** Your goal **
Lines in the entries below where the word "purple" shows up should each be copied.

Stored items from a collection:
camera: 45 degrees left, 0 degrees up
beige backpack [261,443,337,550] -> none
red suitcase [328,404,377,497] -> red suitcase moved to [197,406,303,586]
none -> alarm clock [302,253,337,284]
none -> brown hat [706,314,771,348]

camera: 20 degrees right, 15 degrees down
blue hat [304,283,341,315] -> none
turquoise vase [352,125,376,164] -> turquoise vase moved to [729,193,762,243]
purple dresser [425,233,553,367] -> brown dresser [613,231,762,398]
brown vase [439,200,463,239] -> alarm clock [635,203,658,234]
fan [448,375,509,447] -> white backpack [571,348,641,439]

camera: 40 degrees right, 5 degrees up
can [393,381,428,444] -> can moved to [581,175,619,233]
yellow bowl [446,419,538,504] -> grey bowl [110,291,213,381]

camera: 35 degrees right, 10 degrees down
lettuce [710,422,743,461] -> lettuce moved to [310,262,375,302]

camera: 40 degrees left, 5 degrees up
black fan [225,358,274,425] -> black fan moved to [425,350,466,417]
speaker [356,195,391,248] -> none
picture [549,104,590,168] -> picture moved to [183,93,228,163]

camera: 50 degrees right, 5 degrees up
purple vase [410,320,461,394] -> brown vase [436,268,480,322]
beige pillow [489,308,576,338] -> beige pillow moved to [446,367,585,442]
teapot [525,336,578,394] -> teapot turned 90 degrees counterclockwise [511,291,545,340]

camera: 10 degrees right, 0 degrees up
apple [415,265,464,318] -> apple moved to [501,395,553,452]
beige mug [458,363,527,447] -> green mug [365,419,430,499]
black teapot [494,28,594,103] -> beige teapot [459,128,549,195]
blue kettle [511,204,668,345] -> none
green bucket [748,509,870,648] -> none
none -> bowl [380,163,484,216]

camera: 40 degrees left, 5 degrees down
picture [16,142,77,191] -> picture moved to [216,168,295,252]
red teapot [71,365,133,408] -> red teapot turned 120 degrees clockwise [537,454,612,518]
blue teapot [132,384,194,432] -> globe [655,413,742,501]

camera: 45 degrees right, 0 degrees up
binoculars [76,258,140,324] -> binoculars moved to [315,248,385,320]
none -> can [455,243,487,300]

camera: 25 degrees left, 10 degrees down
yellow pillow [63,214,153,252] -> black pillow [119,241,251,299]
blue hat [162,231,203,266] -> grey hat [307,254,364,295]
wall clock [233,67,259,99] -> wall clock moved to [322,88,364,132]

** Your response **
purple dresser [425,233,553,367] -> brown dresser [613,231,762,398]
purple vase [410,320,461,394] -> brown vase [436,268,480,322]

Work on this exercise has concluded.